__What to produce__
Gather every line of the listing below that contains the string "Quản", and copy each one out in full.

Stored items
»»
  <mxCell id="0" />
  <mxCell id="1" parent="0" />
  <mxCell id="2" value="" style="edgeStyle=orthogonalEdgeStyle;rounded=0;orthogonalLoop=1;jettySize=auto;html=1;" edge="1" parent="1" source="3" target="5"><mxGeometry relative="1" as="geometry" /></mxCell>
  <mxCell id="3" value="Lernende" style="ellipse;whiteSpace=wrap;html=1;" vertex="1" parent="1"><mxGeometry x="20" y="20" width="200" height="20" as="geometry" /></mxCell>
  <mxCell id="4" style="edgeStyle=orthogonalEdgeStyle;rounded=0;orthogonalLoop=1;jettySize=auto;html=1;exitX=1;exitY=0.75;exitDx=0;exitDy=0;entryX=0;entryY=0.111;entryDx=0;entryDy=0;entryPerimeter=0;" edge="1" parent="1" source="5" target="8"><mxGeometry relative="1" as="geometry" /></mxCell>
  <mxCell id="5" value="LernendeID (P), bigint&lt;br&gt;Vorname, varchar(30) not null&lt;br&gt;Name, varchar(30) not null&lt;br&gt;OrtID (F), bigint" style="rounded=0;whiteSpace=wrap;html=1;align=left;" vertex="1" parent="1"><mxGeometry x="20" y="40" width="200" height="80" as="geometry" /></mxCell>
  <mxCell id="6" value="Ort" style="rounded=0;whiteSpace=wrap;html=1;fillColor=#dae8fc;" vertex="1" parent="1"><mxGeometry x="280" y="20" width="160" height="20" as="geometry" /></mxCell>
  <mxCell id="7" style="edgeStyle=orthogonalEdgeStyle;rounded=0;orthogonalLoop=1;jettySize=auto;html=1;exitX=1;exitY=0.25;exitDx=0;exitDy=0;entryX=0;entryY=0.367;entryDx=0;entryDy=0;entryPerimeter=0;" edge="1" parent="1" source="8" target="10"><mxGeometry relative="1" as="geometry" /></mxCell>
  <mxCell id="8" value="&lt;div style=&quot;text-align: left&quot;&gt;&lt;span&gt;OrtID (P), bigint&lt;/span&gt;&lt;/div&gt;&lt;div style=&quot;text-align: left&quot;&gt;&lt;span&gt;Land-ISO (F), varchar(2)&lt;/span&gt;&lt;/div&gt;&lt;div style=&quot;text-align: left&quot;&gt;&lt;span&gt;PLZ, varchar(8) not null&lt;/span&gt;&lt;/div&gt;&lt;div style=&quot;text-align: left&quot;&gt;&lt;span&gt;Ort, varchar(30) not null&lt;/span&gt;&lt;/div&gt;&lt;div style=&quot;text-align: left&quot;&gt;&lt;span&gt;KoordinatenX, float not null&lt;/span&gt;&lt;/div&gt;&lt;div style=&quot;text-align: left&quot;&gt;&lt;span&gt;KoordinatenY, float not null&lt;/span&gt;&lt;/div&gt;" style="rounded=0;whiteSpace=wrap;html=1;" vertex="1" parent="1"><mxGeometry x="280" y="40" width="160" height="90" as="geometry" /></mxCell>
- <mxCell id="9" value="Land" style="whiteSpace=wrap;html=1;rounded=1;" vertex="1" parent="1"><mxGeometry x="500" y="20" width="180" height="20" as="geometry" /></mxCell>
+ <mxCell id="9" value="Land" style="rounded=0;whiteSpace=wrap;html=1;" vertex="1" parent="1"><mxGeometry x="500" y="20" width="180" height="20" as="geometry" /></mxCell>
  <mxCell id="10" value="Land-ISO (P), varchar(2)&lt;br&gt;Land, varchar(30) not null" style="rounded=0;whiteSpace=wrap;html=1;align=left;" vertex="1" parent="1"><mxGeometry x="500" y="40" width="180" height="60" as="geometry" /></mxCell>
««
»»
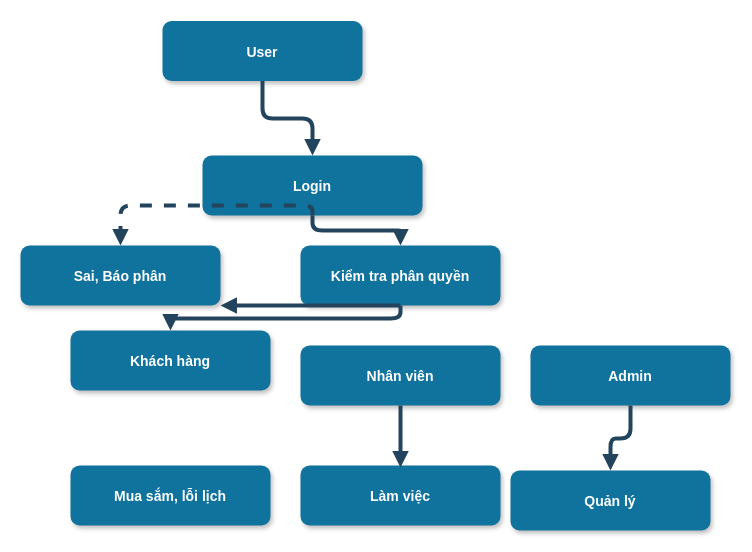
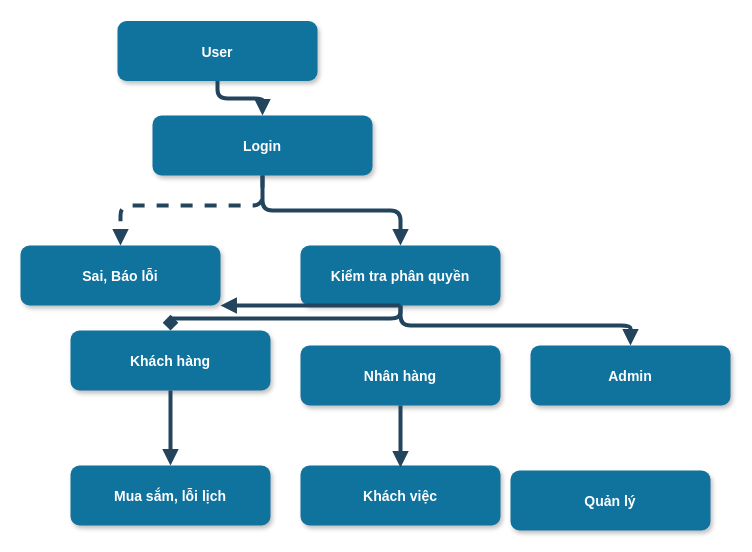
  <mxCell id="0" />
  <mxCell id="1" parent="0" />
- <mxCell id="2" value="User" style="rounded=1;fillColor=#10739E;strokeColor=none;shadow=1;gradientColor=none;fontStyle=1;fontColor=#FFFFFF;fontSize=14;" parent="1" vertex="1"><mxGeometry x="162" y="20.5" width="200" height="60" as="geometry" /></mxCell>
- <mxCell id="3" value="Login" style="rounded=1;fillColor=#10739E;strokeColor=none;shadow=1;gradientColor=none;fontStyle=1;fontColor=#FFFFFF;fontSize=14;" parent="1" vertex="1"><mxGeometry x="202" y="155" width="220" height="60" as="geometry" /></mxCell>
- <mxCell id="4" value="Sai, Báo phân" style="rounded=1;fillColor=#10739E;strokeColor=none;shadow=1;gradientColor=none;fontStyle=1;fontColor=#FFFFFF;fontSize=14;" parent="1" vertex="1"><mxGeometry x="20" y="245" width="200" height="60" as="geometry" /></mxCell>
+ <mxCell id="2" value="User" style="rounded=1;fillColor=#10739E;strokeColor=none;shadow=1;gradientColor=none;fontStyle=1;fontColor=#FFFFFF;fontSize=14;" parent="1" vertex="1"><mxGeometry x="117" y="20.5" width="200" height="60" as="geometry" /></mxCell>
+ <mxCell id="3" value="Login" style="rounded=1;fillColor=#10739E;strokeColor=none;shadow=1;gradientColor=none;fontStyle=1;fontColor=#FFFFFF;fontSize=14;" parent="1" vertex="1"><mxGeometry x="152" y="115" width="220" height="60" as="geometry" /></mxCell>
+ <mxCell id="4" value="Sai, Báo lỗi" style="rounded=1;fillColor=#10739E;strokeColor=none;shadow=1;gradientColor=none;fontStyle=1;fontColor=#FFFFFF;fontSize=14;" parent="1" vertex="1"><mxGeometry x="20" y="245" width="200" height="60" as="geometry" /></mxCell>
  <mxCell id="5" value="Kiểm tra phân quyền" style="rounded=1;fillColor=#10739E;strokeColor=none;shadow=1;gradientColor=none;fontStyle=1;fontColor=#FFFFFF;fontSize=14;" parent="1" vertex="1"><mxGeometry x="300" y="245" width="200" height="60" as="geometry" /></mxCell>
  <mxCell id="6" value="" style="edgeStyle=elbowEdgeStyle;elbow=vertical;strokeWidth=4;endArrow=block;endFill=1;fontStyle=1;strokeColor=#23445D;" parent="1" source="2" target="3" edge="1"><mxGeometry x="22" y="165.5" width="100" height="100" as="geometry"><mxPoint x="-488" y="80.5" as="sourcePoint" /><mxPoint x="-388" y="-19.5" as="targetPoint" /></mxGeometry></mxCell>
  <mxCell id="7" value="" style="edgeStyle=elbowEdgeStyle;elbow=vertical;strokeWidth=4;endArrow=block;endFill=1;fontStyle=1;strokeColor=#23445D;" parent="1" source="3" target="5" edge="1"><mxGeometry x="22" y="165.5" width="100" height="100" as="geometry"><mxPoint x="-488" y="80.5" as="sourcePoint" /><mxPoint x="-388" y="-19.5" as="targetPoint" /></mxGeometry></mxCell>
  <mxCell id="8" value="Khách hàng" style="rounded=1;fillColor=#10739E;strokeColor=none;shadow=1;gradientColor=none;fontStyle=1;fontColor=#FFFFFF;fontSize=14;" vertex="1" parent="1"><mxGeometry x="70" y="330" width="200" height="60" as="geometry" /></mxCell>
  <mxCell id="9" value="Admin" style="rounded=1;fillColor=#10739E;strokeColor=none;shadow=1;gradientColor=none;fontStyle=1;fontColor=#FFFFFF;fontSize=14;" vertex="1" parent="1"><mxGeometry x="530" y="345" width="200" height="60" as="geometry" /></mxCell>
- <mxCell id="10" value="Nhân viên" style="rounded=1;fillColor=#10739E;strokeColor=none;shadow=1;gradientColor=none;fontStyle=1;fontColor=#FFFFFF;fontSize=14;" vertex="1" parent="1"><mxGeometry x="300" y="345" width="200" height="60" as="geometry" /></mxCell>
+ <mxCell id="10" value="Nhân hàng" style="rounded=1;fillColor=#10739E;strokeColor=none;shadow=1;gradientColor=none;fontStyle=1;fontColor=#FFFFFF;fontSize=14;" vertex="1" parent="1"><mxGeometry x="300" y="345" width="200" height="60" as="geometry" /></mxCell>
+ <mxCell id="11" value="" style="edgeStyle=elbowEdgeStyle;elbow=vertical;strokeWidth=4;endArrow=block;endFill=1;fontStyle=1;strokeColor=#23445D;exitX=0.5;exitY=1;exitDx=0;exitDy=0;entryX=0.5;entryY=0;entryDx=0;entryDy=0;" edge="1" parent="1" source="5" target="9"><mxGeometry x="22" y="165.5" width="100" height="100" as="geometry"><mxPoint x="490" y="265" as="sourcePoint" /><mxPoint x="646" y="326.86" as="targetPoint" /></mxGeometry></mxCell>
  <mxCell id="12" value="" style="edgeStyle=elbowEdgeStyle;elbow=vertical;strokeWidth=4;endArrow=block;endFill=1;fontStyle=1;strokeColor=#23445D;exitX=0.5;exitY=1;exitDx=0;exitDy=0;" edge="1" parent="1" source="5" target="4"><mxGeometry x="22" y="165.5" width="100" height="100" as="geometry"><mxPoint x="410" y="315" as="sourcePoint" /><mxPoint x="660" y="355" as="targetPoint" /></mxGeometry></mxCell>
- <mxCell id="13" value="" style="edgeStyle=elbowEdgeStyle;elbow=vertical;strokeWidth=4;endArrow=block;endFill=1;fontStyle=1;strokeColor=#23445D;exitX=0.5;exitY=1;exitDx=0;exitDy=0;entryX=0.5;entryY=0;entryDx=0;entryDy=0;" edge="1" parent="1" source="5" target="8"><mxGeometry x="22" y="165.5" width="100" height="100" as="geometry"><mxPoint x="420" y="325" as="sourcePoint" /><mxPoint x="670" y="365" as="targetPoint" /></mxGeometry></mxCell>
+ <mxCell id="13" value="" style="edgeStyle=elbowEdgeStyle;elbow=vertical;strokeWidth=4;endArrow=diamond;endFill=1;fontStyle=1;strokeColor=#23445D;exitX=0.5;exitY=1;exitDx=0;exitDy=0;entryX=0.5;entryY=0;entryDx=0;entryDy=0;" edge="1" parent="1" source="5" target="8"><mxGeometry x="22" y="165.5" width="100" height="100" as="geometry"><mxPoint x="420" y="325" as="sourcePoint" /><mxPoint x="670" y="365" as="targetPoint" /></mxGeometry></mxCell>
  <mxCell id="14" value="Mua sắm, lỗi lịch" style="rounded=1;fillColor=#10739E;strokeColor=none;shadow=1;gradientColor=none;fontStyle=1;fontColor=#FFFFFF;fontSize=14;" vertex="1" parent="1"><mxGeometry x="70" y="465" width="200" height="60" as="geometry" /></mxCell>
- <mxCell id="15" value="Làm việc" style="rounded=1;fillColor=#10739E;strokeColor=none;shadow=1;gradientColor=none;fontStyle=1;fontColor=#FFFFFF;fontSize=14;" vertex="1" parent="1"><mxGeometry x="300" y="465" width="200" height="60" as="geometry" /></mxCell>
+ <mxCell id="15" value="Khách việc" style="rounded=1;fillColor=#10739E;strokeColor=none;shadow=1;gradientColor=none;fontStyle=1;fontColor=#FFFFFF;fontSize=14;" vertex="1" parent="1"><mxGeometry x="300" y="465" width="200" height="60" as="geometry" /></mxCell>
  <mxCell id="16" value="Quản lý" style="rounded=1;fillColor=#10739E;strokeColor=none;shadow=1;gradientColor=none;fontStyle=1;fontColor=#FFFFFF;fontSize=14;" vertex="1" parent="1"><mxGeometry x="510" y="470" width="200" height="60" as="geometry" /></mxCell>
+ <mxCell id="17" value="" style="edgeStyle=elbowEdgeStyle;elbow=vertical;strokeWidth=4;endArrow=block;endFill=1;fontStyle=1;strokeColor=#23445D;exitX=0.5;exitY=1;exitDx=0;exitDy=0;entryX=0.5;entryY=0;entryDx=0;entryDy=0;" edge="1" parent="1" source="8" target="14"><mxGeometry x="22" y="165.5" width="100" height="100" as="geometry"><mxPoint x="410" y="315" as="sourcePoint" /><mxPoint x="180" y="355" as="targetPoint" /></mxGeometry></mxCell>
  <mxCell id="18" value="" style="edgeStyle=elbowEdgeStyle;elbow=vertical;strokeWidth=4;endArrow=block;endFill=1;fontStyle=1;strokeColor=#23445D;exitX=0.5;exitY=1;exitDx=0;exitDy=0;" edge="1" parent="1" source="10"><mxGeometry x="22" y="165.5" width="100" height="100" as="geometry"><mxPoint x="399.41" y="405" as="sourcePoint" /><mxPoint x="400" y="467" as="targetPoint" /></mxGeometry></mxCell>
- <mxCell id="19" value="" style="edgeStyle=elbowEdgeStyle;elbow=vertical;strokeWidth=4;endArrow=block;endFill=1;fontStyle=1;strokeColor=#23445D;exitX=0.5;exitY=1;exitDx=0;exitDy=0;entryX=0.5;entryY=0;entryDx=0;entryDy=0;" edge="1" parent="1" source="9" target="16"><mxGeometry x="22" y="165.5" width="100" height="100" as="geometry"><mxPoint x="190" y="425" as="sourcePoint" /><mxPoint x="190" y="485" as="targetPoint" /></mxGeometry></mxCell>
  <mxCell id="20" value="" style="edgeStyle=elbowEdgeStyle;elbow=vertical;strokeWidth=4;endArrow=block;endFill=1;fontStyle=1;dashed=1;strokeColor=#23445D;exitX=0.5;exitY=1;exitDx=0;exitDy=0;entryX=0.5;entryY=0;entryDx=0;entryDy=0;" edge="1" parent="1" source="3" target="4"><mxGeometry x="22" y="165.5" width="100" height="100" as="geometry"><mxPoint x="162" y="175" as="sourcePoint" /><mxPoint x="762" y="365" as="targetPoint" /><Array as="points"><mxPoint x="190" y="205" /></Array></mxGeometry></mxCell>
««
__Result for this task__
  <mxCell id="16" value="Quản lý" style="rounded=1;fillColor=#10739E;strokeColor=none;shadow=1;gradientColor=none;fontStyle=1;fontColor=#FFFFFF;fontSize=14;" vertex="1" parent="1"><mxGeometry x="510" y="470" width="200" height="60" as="geometry" /></mxCell>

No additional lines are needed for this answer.